Chinese surgeons craft titanium bones with a 3D printer

17 August 2017
Chinese surgeons have successfully used a 3D printer to create titanium bones

The medical sector is one of the most vibrant areas for additive manufacturing at the moment, with the technology establishing itself as an invaluable tool, both for education and on the hospital floor. Perhaps the most exciting time during any period of intensive innovation is when a relatively untested technology or technique is successfully put into practice. This might be to complete an ambitious project that showcases the concept’s possibilities, to make a tangible difference in someone’s life, or (best of all) both. The latter was definitely the case in July of this year, when surgeons at China’s Shanghai Changzheng Hospital employed a 3D printer to create titanium alloy bone implants for a cancer patient.

The patient was suffering from a rare type of bone tumour in her spine — one that is notoriously difficult to treat. The tumour had affected six separate bones in her spine, which would all need to be removed to prevent the cancer from returning later. Suffice to say, this was an extremely challenging operation, which ran the risk of leaving the patient paralysed or dead if anything went wrong.
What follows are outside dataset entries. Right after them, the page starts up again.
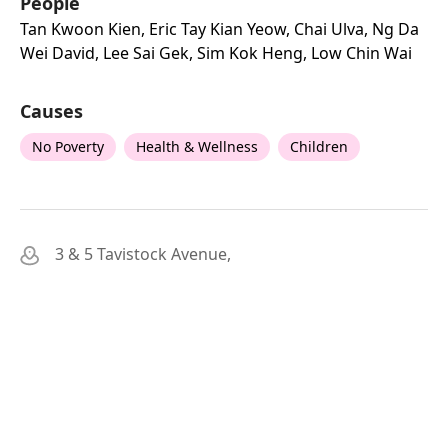
People
Tan Kwoon Kien, Eric Tay Kian Yeow, Chai Ulva, Ng Da
Wei David, Lee Sai Gek, Sim Kok Heng, Low Chin Wai
Causes
No Poverty
Health & Wellness
Children
3 & 5 Tavistock Avenue,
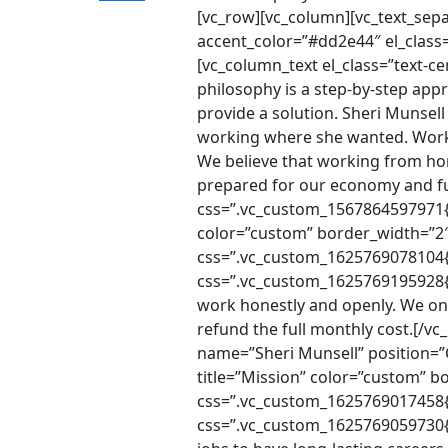
[vc_row][vc_column][vc_text_sep
accent_color=”#dd2e44″ el_class
[vc_column_text el_class=”text-
philosophy is a step-by-step appr
provide a solution. Sheri Munsel
working where she wanted. Worki
We believe that working from hom
prepared for our economy and fu
css=”.vc_custom_1567864597971{m
color=”custom” border_width=”2″ 
css=”.vc_custom_1625769078104{m
css=”.vc_custom_1625769195928{m
work honestly and openly. We on
refund the full monthly cost.[/
name=”Sheri Munsell” position=
title=”Mission” color=”custom” b
css=”.vc_custom_1625769017458{m
css=”.vc_custom_1625769059730{ma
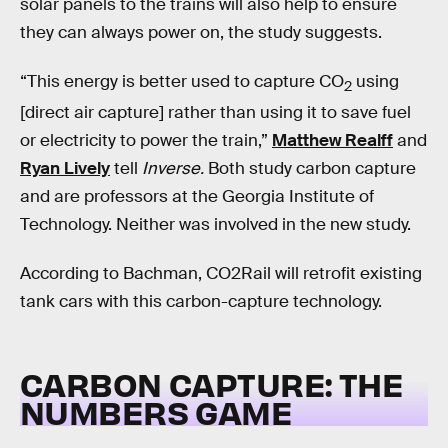
solar panels to the trains will also help to ensure
they can always power on, the study suggests.
“This energy is better used to capture CO
using
2
[direct air capture] rather than using it to save fuel
or electricity to power the train,”
Matthew Realff
and
Ryan Lively
tell
Inverse.
Both study carbon capture
and are professors at the Georgia Institute of
Technology. Neither was involved in the new study.
According to Bachman, CO2Rail will retrofit existing
tank cars with this carbon-capture technology.
CARBON CAPTURE: THE
NUMBERS GAME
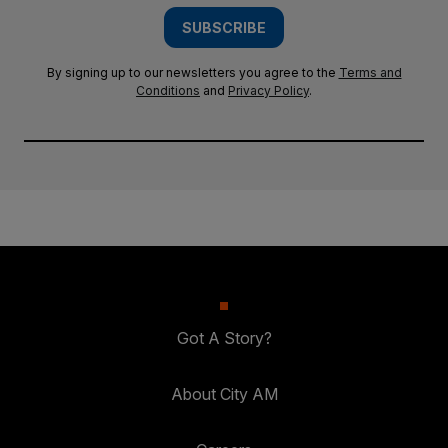
SUBSCRIBE
By signing up to our newsletters you agree to the
Terms and
Conditions
and
Privacy Policy
.
Got A Story?
About City AM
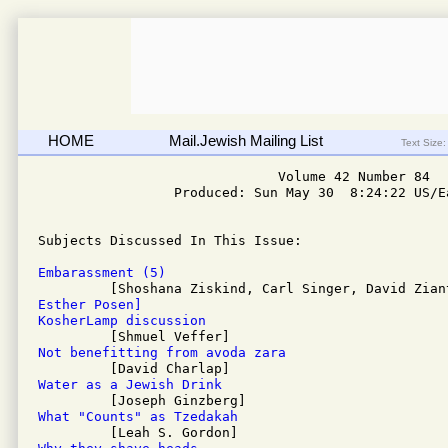
HOME
Mail.Jewish Mailing List
Text Size:
                              Volume 42 Number 84

                 Produced: Sun May 30  8:24:22 US/Ea
Subjects Discussed In This Issue: 

Embarassment (5)
Esther Posen]
KosherLamp discussion
Not benefitting from avoda zara
Water as a Jewish Drink
What "Counts" as Tzedakah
For medical implants of this nature, every element must be crafted with the absolute highest degree of precision. To craft the patient’s tailor-made bone implants, the team utilised a 3D model of the affected vertebrae, which would form the basis of the implants. Over the course of three weeks, the team designed the new bones in this virtual environment, then delivered them using a sophisticated metal 3D printer, to ensure the implants’ dimensions were captured with perfect accuracy. Crucially, the implants were designed in such a way that they eventually integrate with the patient’s natural bone material and mimic its behaviour, thanks to their microporous structure.

We are pleased to report that after an intensive 13 hours, the operation was successful, and the patient is now recovering slowly. As new materials are developed for medical 3D printing and the technology evolves to fulfil the sector’s stringent regulatory requirements, we expect success stories like this to become increasingly common, as more hospitals are inspired to explore 3D printing technology.